Seekor bunglon hijau tergeletak begitu saja di teras kami pagi ini. Beberapa semut mulai berkerumun. Siap berpesta.
"Mikooooo....!" Sedikit kesal aku memanggil tersangka. Yang dipanggil tak menunjukkan ekornya. Asik mendengkur di bawah sofa.
Miko, kucing betina entah milik siapa. Tetangga sekitar tidak ada yang menginginkannya. Kalung dengan tulisan 'miko' satu-satunya penanda seseorang memilikinya. Mungkin tetangga gang belakang. Atau dekat masjid masjid sana tempat Kiko, kucing jantanku berpetualang.

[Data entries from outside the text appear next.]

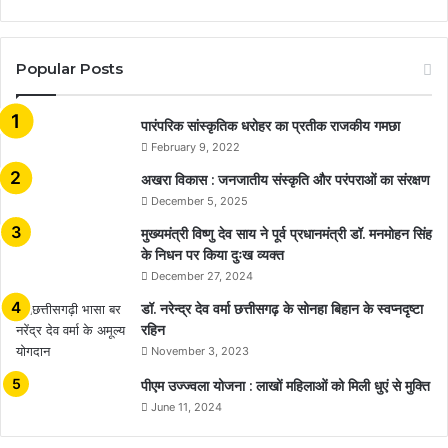
Popular Posts
​​​​​​​पारंपरिक सांस्कृतिक धरोहर का प्रतीक राजकीय गमछा
February 9, 2022
अखरा विकास : जनजातीय संस्कृति और परंपराओं का संरक्षण
December 5, 2025
मुख्यमंत्री विष्णु देव साय ने पूर्व प्रधानमंत्री डॉ. मनमोहन सिंह
के निधन पर किया दुःख व्यक्त
December 27, 2024
डॉ. नरेन्द्र देव वर्मा छत्तीसगढ़ के सोनहा बिहान के स्वप्नदृष्टा
रहिन
November 3, 2023
पीएम उज्ज्वला योजना : लाखों महिलाओं को मिली धुएं से मुक्ति
June 11, 2024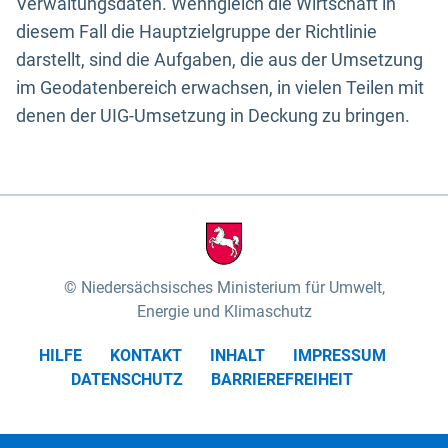
Verwaltungsdaten. Wenngleich die Wirtschaft in
diesem Fall die Hauptzielgruppe der Richtlinie
darstellt, sind die Aufgaben, die aus der Umsetzung
im Geodatenbereich erwachsen, in vielen Teilen mit
denen der UIG-Umsetzung in Deckung zu bringen.
Niedersächsisches Ministerium für Umwelt,
Energie und Klimaschutz
HILFE
KONTAKT
INHALT
IMPRESSUM
DATENSCHUTZ
BARRIEREFREIHEIT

Bukan sekali ini Miko mengirim upeti padaku. Kadang tikus, kadang burung, lain waktu cicak. Modusnya sama. Digigit sampai mati, lalu ia setorkan ke teras rumah di depan jemuran. Aku yang tiap pagi hilir mudik mengurus cucian, sudah pasti menemukan bangkai binatang duluan.
"Miko, kalau kamu masih mau tinggal di sini, lain waktu bawalah emas permata." Aku duduk melipat pakaian di samping Miko.
"Di dunia manusia, bangkai ini tidak berharga. Manusia sudah biasa memakannya beramai-ramai. Bangkai saudaranya sendiri. Di televisi, di surat kabar, juga media sosial." Miko mengedipkan matanya, menatapku sambil lalu.
Di depan gang, suara mamang sayur menawarkan dagangannya membuatku mendekat. Aku berencana memasak sayur asem hari ini. Akan cocok dinikmati dengan sambal terasi kiriman jeng Tuti, tetangga baruku.
Tiba-tiba kulihat Lia, tetanggaku yang rajin senam membuka pagar. Ah, aku teringat cerita Lia pekan lalu. Darinya kutahu gosip jeng Tuti selingkuh dengan trainer di tempat olahraganya. Eh, aku bukan mau gosip ya. Cuma konfirmasi. Bisa diejek Miko aku kalau menyukai bangkai.Â
Kutinggalkan Miko yang menatapku tajam sambil mengeong. Aku angkat bahu. Percuma ngobrol sama Miko.